Vincent Scarpa, TV Columnist
Some of television’s finest characters are often found in supporting roles. Whether it be the witty best friend we always depend on for a one-liner, the peculiar boss whose small appearances are always the best moments in an episode, or the overbearing mother who reminds us too much of our own, supporting characters on today’s prime time TV shows are worth celebrating.
They facilitate the solid gold moments for our favorite leads, and maybe don’t always get the credit they deserve. But trying to imagine any classic show without its supporting cast proves troubling. What would Mary Tyler Moore be without Rhoda? Would My So-Called Life’s Angela Chase have been nearly as endearing without Rayanee Graff as a contrast? And wasn’t it the supporting actresses, not Carrie Bradshaw, who made Sex and the City what it was?
These characters and many others who fill out America’s favorite shows are necessary for reasons difficult to celebrate. Here are some supporting characters on TV now who are worth appreciating, and whose real names are worth knowing.
At the center of this gem, charting the trials and tribulations of the Heck family in middle-of-nowhere Indiana, is nine-year-old Brick Heck, played by the adorable Atticus Shaffer. He’s the youngest member of the family, and overflowing with oddness and idiosyncrasy.
Brick is fascinated by libraries, whispers the last words of sentences to himself, and says things like, “So there’s not beautiful singles in my area dying to meet me?” Brick delivers the funny in every episode, and Shaffer’s performance is always spot-on.
Parks and Recreation:
While everything about this show is tragically underrated, it’s upsetting that few are bearing witness to the brilliance that is April Ludgate. Played by the deadpan Aubrey Plaza, April is the dry-witted intern who couldn’t care less. She’s a human version of Daria.
Mockumentary-style shows have taught us that the character who gets to look directly at the camera is always the funniest, and April is the perfect example. You can’t help but love someone who says things like, “At least I didn’t make any new friendships.”
In a show where most of the characters seem like stereotypes, there’s something incredibly refreshing about Principal Figgins (Iqbal Theba), the hysterically corrupt headmaster from Mumbai. He only has a few lines in every episode, but rarely are they wasted.
Figgins is a little uncomfortable to watch — maybe that’s why he hasn’t had a musical number thus far — but that’s the best part. Favorite Figgins quote? “I need those parents happy! They just found out we’ve been serving the kids prison food.”
Brothers and Sisters:
It can’t be easy marrying into the loudest, drunkest family on television. The Walkers are dynamic people, and they have strength in numbers, but somehow Scotty stands his ground as Kevin’s thoughtful husband.
Played by Luke Macfarlane, he’s a breath of fresh, uninvolved air as one of the few characters on the show who doesn’t come with a disproportionate amount of baggage.

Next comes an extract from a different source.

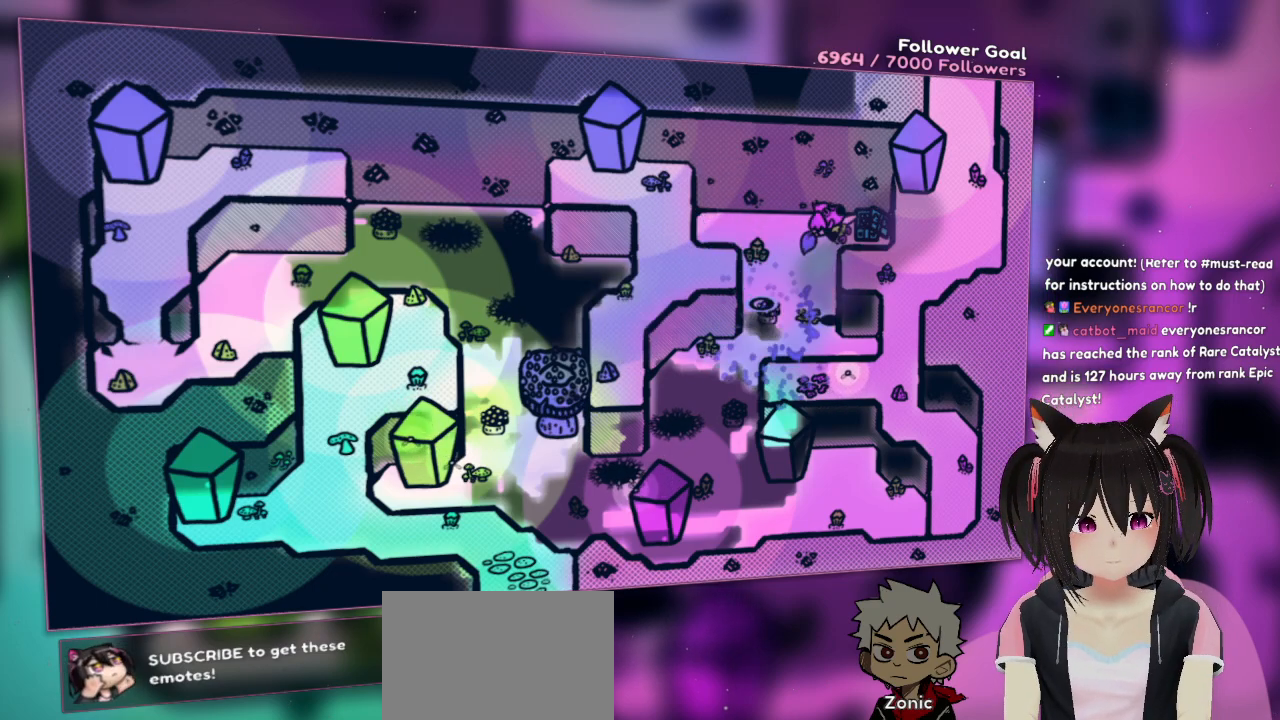
{"buttons": [], "left_stick": "up-right", "right_stick": "center", "events": [[233, "left_stick", "up-right"]]}
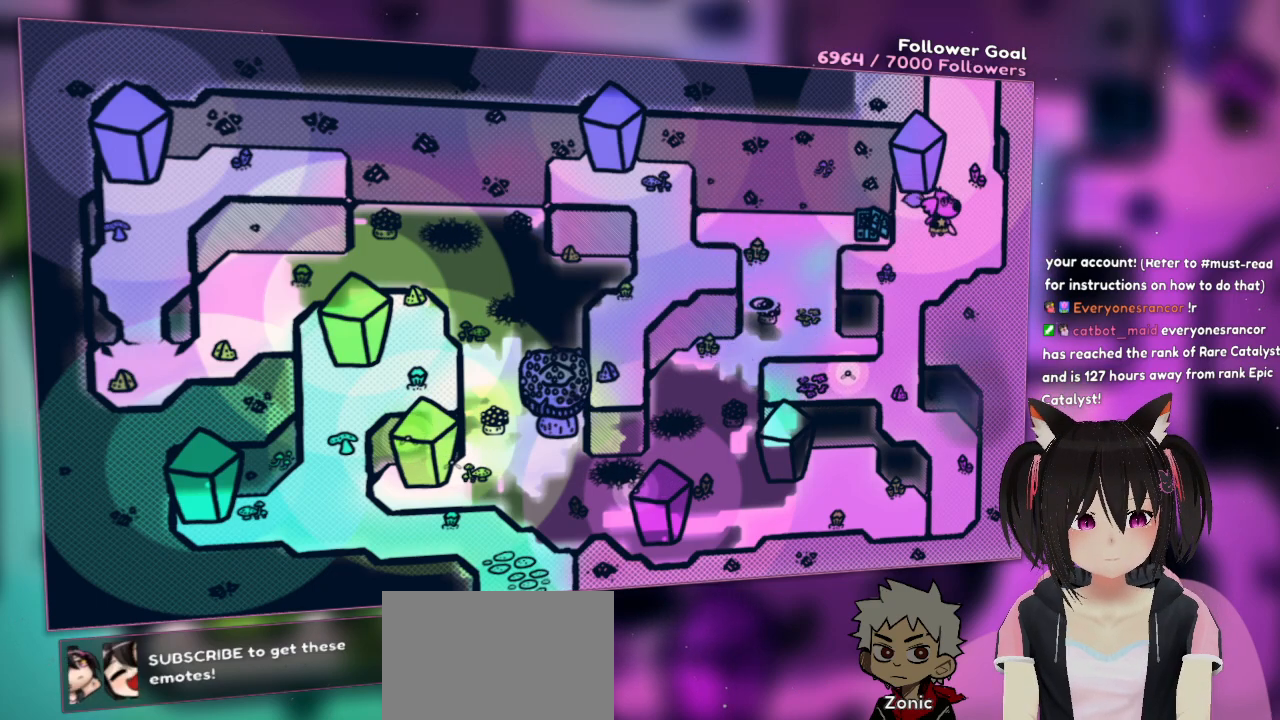
{"buttons": [], "left_stick": "up", "right_stick": "center", "events": [[350, "left_stick", "up"]]}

Scotty’s there for comedic relief, a sweet shoulder, and, most importantly for the Walkers, more wine.
The Big C:
Somehow, this show was both critically adored and largely unwatched by the public (Thankfully, it’s still been renewed for a second season). Laura Linney shines as Cathy, the suburban mom with the titular cancer, but her crotchety neighbor Marlene (Phyllis Somerville) is one of Showtime’s finest characters yet.
She’s uninviting, crude, and downright grumpy, but it’s never hard to love her. She helps Cathy pick up the pieces of a falling-apart life, all the while full of piss and vinegar and some great one-liners.
These are just some of the characters who support our favorite leads. There have been great ones before (think Karen and Jack on Will and Grace) and there will surely be more to come. It’s important to give these talented actors and actresses their due, because sometimes it’s a thankless job to be second best.
Vincent Scarpa is a junior writing, literature, and publishing major.